This article was first published on spiked on Wednesday. Since then moves have intensified to get Roger Waters banned. For example, a legal group has threatened the owners of the venues where he is playing with legal action.

Pressure is mounting to ban Roger Waters from performing in Britain. The former Pink Floyd frontman and veteran anti-Israel activist stands accused of anti-Semitism. But whatever one makes of Waters’s antics, his performances should not be cancelled.

Waters is set to perform his first UK show tonight in Birmingham, with further concerts scheduled for Glasgow, London and Manchester. These are part of his controversial ‘This Is Not a Drill’ tour, which began its European leg a few months ago. The show contains a number of controversial elements, such as Waters dressing up in a Nazi-style uniform and brandishing a gun, while Anne Frank’s name is projected above the stage. In past tours, he has floated an inflatable pig with a Star of David on it above the stage.

The Waters row came to a head earlier this month, when local authorities in Frankfurt attempted to ban his concert. The ban was successfully challenged by Waters in court and the concert went ahead, despite protests. Waters is now being investigated by the German police for wearing a Nazi-style uniform on stage at his Berlin gig (the display of Nazi symbols is illegal in Germany, except for educational or artistic purposes). According to Waters, he donned the uniform not to endorse Nazism, but in order to make a ‘scathing critique’ of it.

Jewish community organisations in the UK have condemned Waters, with some calling for him to be censored. The Board of Deputies of British Jews has argued that his concerts are probably better described as political rallies. The National Jewish Assembly has called on the UK government to condemn Waters. The Campaign Against Antisemitism, a volunteer-led charity, has not only launched a petition to stop venues hosting him – it has also written to cinema chains demanding they cancel film screenings of his concerts.

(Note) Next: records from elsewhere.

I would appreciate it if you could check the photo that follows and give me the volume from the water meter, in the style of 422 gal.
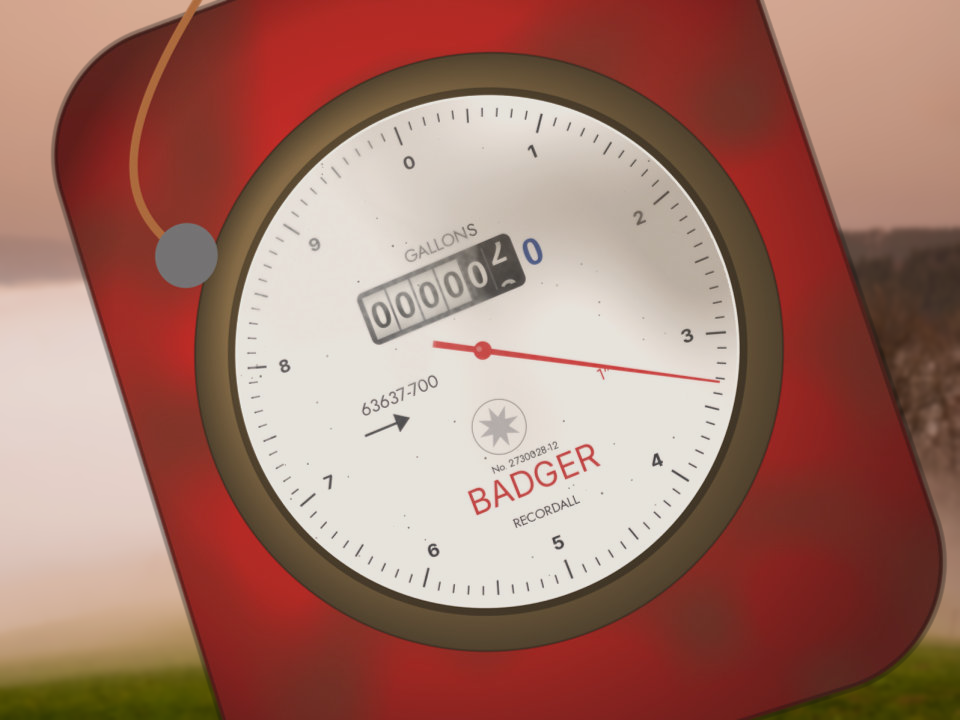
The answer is 23.3 gal
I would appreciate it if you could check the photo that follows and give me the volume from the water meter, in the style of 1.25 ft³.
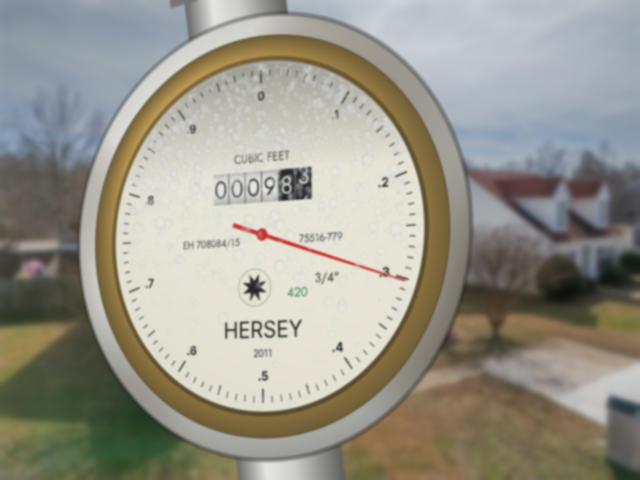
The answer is 983.30 ft³
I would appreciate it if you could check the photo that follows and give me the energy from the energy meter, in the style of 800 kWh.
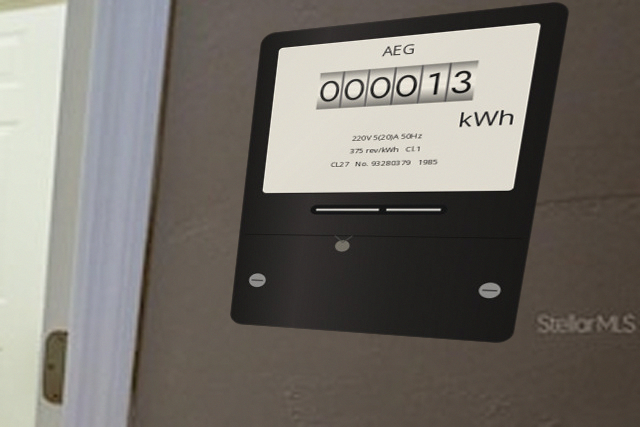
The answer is 13 kWh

Several politicians have also waded in. Cabinet minister Penny Mordaunt has promised she will ‘raise concerns’ about the performances with the Home Office. Meanwhile, Christian Wakeford, the Labour MP for Bury South, went further by openly calling for Waters’s planned concert at the AO Arena in Manchester to be cancelled.

It should be noted that Waters resolutely rejects the charge that he is anti-Semitic. He claims that the accusation is being cynically weaponised against him by supporters of Israel in order to discredit his criticisms of the Jewish state.

Of course, it is impossible to know exactly what is going on inside Waters’s head. He does, however, follow the same pattern of thinking as many anti-Israel activists. He does not see Israel as just another country worthy of criticism, but rather as the centre of a global system of oppression. This is apparent from his numerous pronouncements on Israel over the years, as well as his actions on stage. For Waters, his support for the anti-Israel Boycott, Divestment and Sanctions (BDS) movement is a central part of his advocacy for an ‘anti-war, anti-racist, anti-capitalist, anti-authoritarian, anti-establishment movement’.

But even if it could be proven incontrovertibly that his concerts were anti-Semitic, it would not follow that they should be banned. The same would be true even if he really were hosting political rallies.

An important principle is at stake here – namely, freedom of expression. The authorities – whether local councils, MPs or community organisations – should not be allowed to determine what the public can see and hear. Cancelling Waters’s concerts would not only infringe his right to free speech – it would also deny the public an opportunity to judge his views.

There are also more practical reasons to challenge these attempts to cancel Waters. The campaign against him, first in Germany and now in Britain, has allowed Waters to present himself as a free-speech martyr. To some, this will lend credence to his dubious claim that he is the victim of shadowy, covert forces determined to silence his advocacy for the oppressed.

Besides, banning displays of anti-Semitism does not make the problem go away. On the contrary, it only encourages anti-Semitism to take on more disguised forms. This often includes the demonisation of Israel or of Zionism, rather than Jews as such. Even those who do genuinely hate Jews will rarely admit to it openly. Instead, they typically use coded language, which is harder to challenge and confront.

By all means, protest outside Waters’s concerts and challenge his outrageous antics. But the attempts to ban his concerts are an affront to freedom. And they will do nothing to help the struggle against anti-Semitism. Roger Waters must have the right to perform.